Recorded data:
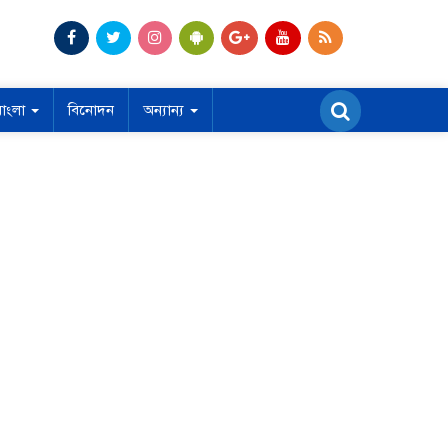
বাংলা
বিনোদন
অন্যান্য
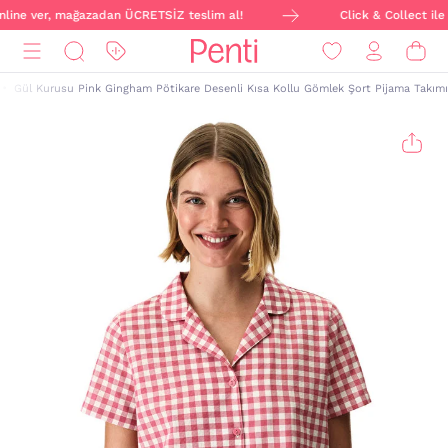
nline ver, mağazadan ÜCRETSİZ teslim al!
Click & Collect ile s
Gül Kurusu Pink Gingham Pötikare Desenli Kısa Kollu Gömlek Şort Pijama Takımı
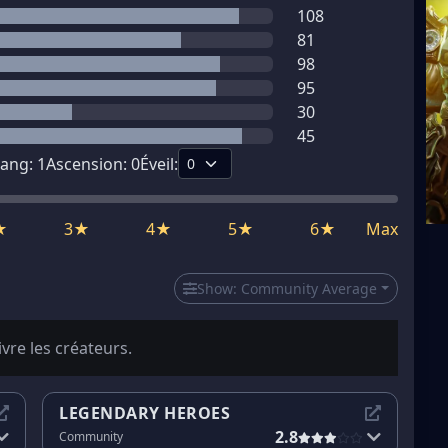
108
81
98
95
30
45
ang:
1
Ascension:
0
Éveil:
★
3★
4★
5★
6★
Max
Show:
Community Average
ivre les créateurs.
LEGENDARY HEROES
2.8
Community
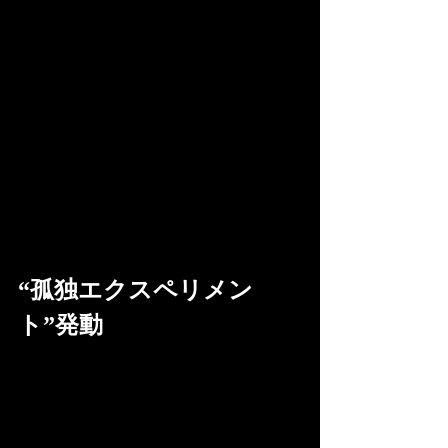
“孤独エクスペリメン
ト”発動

---

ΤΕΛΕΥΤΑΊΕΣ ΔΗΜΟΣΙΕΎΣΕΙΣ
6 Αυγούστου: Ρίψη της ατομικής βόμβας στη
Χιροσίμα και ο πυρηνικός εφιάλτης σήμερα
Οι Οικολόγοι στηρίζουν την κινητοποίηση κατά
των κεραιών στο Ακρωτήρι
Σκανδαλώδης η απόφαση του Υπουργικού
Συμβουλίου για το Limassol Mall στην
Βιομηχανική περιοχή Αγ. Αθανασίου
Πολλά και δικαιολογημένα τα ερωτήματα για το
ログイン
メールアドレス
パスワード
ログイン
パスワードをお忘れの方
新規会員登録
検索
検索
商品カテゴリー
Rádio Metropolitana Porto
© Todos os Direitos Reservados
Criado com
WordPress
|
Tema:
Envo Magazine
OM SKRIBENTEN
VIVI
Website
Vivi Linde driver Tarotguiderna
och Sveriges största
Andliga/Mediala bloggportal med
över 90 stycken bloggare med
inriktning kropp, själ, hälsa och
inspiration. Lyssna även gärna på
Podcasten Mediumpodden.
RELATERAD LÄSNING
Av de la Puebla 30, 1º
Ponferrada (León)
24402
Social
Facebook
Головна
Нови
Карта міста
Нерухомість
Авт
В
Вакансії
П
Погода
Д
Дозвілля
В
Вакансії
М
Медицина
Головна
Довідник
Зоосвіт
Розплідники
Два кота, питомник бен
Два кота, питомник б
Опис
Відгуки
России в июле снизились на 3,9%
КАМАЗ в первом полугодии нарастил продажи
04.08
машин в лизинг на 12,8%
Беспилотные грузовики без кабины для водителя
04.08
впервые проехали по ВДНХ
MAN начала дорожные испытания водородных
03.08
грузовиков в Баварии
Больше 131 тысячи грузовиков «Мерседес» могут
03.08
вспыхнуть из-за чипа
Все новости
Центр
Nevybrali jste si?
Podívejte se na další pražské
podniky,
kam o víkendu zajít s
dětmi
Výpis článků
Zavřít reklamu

Work order: Give back the records above exactly, limited to the lines between the one holding "Βιομηχανική περιοχή Αγ. Αθανασίου" and the one holding "Zavřít reklamu", inclusive.

Solution to this task:
Βιομηχανική περιοχή Αγ. Αθανασίου
Πολλά και δικαιολογημένα τα ερωτήματα για το
ログイン
メールアドレス
パスワード
ログイン
パスワードをお忘れの方
新規会員登録
検索
検索
商品カテゴリー
Rádio Metropolitana Porto
© Todos os Direitos Reservados
Criado com
WordPress
|
Tema:
Envo Magazine
OM SKRIBENTEN
VIVI
Website
Vivi Linde driver Tarotguiderna
och Sveriges största
Andliga/Mediala bloggportal med
över 90 stycken bloggare med
inriktning kropp, själ, hälsa och
inspiration. Lyssna även gärna på
Podcasten Mediumpodden.
RELATERAD LÄSNING
Av de la Puebla 30, 1º
Ponferrada (León)
24402
Social
Facebook
Головна
Нови
Карта міста
Нерухомість
Авт
В
Вакансії
П
Погода
Д
Дозвілля
В
Вакансії
М
Медицина
Головна
Довідник
Зоосвіт
Розплідники
Два кота, питомник бен
Два кота, питомник б
Опис
Відгуки
России в июле снизились на 3,9%
КАМАЗ в первом полугодии нарастил продажи
04.08
машин в лизинг на 12,8%
Беспилотные грузовики без кабины для водителя
04.08
впервые проехали по ВДНХ
MAN начала дорожные испытания водородных
03.08
грузовиков в Баварии
Больше 131 тысячи грузовиков «Мерседес» могут
03.08
вспыхнуть из-за чипа
Все новости
Центр
Nevybrali jste si?
Podívejte se na další pražské
podniky,
kam o víkendu zajít s
dětmi
Výpis článků
Zavřít reklamu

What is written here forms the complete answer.